5.3 Furthermore, according to section 26 of the Danish Act on Liability compensation is granted in accordance with other statutory provisions. As no other statutory provisions exist in this field there would be no point in awaiting coming court decisions.

5.4 The decision to refuse compensation implies, as a matter of fact, that no compensation for non-pecuniary damages is granted in cases of racial discrimination if the racial discrimination has taken place "politely" ;. Such a position is not in conformity with the Convention.

Issues and proceedings before the Committee

6.1 As readily recognized by the State party the Committee considers that the conditions for admissibility are satisfied. It therefore decides, under rule 91 of its rules of procedure, that the communication is admissible.

6.2 The Committee considers that the conviction and punishment of the perpetrator of a criminal act and the order to pay economic compensation to the victim are legal sanctions with different functions and purposes. The victim is not necessarily entitled to compensation in addition to the criminal sanction of the perpetrator under all circumstances. However, in accordance with article 6 of the Convention, the victim's claim for compensation has to be considered in every case, including those cases where no bodily harm has been inflicted but where the victim has suffered humiliation, defamation or other attack against his/her reputation and self esteem.

6.3 Being refused access to a place of service intended for the use of the general public solely on the ground of a person's national or ethnic background is a humiliating experience which, in the opinion of the Committee, may merit economic compensation and cannot always be adequately repaired or satisfied by merely imposing a criminal sanction on the perpetrator.
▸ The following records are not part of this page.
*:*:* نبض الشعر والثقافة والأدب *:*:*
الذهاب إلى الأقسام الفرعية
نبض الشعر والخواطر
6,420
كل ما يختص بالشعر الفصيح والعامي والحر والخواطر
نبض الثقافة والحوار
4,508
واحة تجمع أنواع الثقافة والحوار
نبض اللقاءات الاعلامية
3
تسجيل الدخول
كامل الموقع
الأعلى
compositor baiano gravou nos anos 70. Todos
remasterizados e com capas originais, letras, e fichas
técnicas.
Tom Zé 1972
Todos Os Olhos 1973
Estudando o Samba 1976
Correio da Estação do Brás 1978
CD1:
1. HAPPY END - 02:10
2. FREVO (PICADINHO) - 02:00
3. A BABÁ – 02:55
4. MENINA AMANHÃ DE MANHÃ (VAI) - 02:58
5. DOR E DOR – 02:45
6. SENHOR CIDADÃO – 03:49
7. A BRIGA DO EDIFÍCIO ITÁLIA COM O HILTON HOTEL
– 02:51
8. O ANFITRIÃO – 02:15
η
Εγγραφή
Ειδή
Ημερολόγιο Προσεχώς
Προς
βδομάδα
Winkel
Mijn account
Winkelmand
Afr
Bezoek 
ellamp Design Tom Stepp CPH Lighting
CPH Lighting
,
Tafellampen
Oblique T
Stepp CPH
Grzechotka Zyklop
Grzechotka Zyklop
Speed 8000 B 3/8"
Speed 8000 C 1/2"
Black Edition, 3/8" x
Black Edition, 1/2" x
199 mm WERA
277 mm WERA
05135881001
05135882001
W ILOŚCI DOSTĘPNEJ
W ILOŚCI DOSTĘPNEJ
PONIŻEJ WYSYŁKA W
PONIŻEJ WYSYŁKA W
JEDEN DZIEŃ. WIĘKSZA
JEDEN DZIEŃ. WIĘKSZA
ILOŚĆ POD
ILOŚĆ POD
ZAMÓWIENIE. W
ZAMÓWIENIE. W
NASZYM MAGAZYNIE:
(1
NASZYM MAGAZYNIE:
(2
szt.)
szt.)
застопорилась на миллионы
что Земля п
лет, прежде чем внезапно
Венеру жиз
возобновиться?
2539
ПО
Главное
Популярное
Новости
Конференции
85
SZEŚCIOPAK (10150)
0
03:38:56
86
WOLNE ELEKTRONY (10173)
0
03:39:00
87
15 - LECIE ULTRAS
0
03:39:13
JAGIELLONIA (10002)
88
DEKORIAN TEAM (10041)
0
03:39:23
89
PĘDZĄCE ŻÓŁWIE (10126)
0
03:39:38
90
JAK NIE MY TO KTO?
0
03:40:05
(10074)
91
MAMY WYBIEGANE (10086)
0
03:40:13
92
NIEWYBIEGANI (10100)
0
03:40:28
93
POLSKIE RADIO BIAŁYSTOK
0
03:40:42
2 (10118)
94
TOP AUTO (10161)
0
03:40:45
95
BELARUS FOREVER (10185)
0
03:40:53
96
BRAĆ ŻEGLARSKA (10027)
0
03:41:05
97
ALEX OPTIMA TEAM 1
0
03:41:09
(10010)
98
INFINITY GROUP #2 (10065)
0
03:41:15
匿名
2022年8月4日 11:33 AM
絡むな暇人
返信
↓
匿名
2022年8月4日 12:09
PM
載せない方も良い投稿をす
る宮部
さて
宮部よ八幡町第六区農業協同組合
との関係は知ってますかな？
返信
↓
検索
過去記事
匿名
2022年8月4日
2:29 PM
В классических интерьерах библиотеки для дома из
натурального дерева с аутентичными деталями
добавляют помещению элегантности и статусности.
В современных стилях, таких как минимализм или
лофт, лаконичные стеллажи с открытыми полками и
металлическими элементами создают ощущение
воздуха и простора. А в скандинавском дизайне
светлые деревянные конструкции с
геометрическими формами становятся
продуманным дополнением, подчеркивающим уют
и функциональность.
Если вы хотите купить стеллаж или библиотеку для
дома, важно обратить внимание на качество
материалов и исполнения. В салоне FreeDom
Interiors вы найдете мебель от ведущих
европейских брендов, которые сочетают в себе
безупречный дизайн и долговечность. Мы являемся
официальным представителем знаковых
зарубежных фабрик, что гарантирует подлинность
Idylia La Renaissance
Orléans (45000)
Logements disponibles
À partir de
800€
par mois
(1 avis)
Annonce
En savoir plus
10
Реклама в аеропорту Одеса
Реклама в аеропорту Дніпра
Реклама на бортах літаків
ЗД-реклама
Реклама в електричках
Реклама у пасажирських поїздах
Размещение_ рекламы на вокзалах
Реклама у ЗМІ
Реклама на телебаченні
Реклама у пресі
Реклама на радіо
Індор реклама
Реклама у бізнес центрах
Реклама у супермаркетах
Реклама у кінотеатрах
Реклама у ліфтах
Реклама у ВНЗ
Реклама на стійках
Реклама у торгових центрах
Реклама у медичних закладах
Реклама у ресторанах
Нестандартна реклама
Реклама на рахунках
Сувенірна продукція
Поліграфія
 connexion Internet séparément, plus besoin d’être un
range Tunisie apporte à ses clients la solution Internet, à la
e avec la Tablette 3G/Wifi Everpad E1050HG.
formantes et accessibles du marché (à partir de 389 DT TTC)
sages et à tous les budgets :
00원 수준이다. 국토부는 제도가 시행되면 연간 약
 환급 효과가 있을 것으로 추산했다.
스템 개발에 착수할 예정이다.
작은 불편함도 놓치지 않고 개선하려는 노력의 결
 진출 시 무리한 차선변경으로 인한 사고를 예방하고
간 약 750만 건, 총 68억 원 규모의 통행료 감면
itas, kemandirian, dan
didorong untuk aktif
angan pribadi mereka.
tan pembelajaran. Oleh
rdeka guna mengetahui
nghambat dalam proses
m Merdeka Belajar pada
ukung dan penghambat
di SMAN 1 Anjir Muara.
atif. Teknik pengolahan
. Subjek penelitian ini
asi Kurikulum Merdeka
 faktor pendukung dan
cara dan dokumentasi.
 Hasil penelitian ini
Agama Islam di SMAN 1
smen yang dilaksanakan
7. While the Committee considers that the facts described in the present communication disclose no violation of article 6 of the Convention by the State party, the Committee recommends that the State party take the measures necessary to ensure that the victims of racial discrimination seeking just and adequate reparation or satisfaction in accordance with article 6 of the Convention, including economic compensation, will have their claims considered with due respect for situations where the discrimination has not resulted in any physical damage but humiliation or similar suffering.